▶ **Task prompt**
Each of the lines below must be restated exactly.

(Source data)
*-*-*
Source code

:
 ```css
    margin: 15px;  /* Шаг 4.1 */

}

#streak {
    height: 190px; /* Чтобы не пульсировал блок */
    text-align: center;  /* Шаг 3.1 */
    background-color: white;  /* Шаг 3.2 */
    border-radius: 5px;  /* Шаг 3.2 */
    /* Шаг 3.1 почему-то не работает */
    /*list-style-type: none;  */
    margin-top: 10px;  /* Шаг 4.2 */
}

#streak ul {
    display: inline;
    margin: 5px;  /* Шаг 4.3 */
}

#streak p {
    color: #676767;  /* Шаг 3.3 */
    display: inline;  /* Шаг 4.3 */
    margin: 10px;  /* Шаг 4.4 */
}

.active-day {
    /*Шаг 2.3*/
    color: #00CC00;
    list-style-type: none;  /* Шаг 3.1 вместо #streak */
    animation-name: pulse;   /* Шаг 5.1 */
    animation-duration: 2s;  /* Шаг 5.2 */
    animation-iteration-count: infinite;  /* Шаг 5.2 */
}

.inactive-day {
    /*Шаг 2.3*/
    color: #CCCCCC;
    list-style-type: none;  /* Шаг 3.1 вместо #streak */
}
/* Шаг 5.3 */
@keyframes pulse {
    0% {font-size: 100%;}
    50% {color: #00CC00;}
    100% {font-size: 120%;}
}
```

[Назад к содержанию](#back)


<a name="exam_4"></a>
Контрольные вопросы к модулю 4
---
*-*-*
▶ **Output for this task**
Source code

:
 ```css
    margin: 15px;  /* Шаг 4.1 */

}

#streak {
    height: 190px; /* Чтобы не пульсировал блок */
    text-align: center;  /* Шаг 3.1 */
    background-color: white;  /* Шаг 3.2 */
    border-radius: 5px;  /* Шаг 3.2 */
    /* Шаг 3.1 почему-то не работает */
    /*list-style-type: none;  */
    margin-top: 10px;  /* Шаг 4.2 */
}

#streak ul {
    display: inline;
    margin: 5px;  /* Шаг 4.3 */
}

#streak p {
    color: #676767;  /* Шаг 3.3 */
    display: inline;  /* Шаг 4.3 */
    margin: 10px;  /* Шаг 4.4 */
}

.active-day {
    /*Шаг 2.3*/
    color: #00CC00;
    list-style-type: none;  /* Шаг 3.1 вместо #streak */
    animation-name: pulse;   /* Шаг 5.1 */
    animation-duration: 2s;  /* Шаг 5.2 */
    animation-iteration-count: infinite;  /* Шаг 5.2 */
}

.inactive-day {
    /*Шаг 2.3*/
    color: #CCCCCC;
    list-style-type: none;  /* Шаг 3.1 вместо #streak */
}
/* Шаг 5.3 */
@keyframes pulse {
    0% {font-size: 100%;}
    50% {color: #00CC00;}
    100% {font-size: 120%;}
}
```

[Назад к содержанию](#back)


<a name="exam_4"></a>
Контрольные вопросы к модулю 4
---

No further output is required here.